The paper investigates the computational complexity of constraint satisfaction problems (CSPs) whose templates consist of graphs of homogeneous co‑Boolean unary functions—functions defined on a finite domain D that map every element to either 0 or 1. Building on the well‑known fact that any CSP over a relational template can be equivalently expressed using graphs of unary functions, the authors focus on the special case where all functions share the same Boolean range, which they term “homogeneous co‑Boolean.”

Using the algebraic approach to CSP classification, the authors examine the polymorphisms (i.e., operations that preserve all relations in the template) admitted by a given set F of such functions. They identify four key polymorphisms that determine tractability: (i) the binary conjunction (∧) and disjunction (∨) operations, which correspond to Horn and dual‑Horn structures; (ii) the majority operation, which yields a 2‑SAT‑like tractable class; (iii) the minority (or affine) operation, which makes the problem reducible to solving systems of linear equations over GF(2); and (iv) simple projections that collapse the instance to a tree‑like form.
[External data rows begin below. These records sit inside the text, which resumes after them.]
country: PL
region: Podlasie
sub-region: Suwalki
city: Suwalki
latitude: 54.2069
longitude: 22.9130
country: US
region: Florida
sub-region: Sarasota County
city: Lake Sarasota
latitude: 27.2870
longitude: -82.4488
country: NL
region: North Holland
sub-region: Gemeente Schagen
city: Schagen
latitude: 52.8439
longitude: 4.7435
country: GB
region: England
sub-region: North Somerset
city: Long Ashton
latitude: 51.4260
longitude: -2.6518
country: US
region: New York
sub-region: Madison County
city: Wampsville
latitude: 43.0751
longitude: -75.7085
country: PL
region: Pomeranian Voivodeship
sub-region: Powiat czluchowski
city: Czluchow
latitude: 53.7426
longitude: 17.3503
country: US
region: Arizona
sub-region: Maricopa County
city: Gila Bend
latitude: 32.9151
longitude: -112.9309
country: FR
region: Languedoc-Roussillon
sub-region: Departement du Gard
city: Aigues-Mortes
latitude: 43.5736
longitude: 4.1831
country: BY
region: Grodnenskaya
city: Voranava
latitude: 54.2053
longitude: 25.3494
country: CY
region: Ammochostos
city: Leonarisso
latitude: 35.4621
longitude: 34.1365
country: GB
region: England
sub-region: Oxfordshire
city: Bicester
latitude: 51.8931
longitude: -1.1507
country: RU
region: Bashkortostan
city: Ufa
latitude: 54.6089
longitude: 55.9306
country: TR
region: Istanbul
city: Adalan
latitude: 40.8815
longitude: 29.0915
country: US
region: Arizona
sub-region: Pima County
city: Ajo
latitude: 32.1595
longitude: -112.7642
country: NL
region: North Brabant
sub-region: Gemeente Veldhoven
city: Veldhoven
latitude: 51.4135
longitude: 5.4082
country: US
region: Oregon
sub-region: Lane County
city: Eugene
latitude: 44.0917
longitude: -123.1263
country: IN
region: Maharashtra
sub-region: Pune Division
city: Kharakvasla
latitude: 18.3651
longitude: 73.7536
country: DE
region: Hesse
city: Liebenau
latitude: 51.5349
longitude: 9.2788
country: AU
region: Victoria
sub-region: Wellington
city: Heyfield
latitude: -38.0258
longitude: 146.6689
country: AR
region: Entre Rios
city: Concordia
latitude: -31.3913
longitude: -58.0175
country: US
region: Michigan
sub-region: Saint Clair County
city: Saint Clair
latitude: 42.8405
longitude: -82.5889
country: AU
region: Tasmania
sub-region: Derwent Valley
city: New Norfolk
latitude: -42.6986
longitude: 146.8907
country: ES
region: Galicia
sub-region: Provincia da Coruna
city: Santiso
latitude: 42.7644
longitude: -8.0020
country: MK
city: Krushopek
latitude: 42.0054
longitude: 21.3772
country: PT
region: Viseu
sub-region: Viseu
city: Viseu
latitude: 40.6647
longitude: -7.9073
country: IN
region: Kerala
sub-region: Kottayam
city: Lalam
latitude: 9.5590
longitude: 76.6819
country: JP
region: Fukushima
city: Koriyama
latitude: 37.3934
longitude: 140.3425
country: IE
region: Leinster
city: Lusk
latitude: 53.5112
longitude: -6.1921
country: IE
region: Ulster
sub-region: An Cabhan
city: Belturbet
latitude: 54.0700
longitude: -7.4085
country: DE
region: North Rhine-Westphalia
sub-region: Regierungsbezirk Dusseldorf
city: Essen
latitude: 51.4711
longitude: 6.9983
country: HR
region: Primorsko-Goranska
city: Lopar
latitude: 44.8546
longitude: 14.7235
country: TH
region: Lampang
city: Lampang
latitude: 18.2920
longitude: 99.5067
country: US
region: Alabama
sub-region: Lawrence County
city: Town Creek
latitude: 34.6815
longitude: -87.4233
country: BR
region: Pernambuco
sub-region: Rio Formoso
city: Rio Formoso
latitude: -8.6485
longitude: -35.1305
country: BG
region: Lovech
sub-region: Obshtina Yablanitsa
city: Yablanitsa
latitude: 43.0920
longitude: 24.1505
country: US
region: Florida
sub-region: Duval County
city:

The main theorem states that if the function set F is closed under any of these operations, the associated Homogeneous Co‑Boolean CSP can be solved in polynomial time by standard algorithms (Horn‑SAT solvers, 2‑SAT reductions, Gaussian elimination, etc.). Conversely, if F lacks all of these polymorphisms, the authors construct polynomial‑time reductions from classic NP‑complete problems such as 3‑SAT, 1‑in‑3‑SAT, or graph coloring, thereby proving that the CSP is NP‑complete. The reductions exploit the uniform Boolean range and the unary nature of the functions to encode literals and clauses directly into the function graphs.

Thus the paper delivers a clean dichotomy: every finite‑domain CSP built from graphs of homogeneous co‑Boolean functions is either in P (when the template admits one of the identified polymorphisms) or NP‑complete (otherwise). This result extends Schaefer’s dichotomy and the Bulatov‑Dalmau classification from relational templates to a natural class of function‑based templates, demonstrating that the algebraic method remains powerful in this broader setting and opening avenues for future work on non‑homogeneous or higher‑arity function graphs.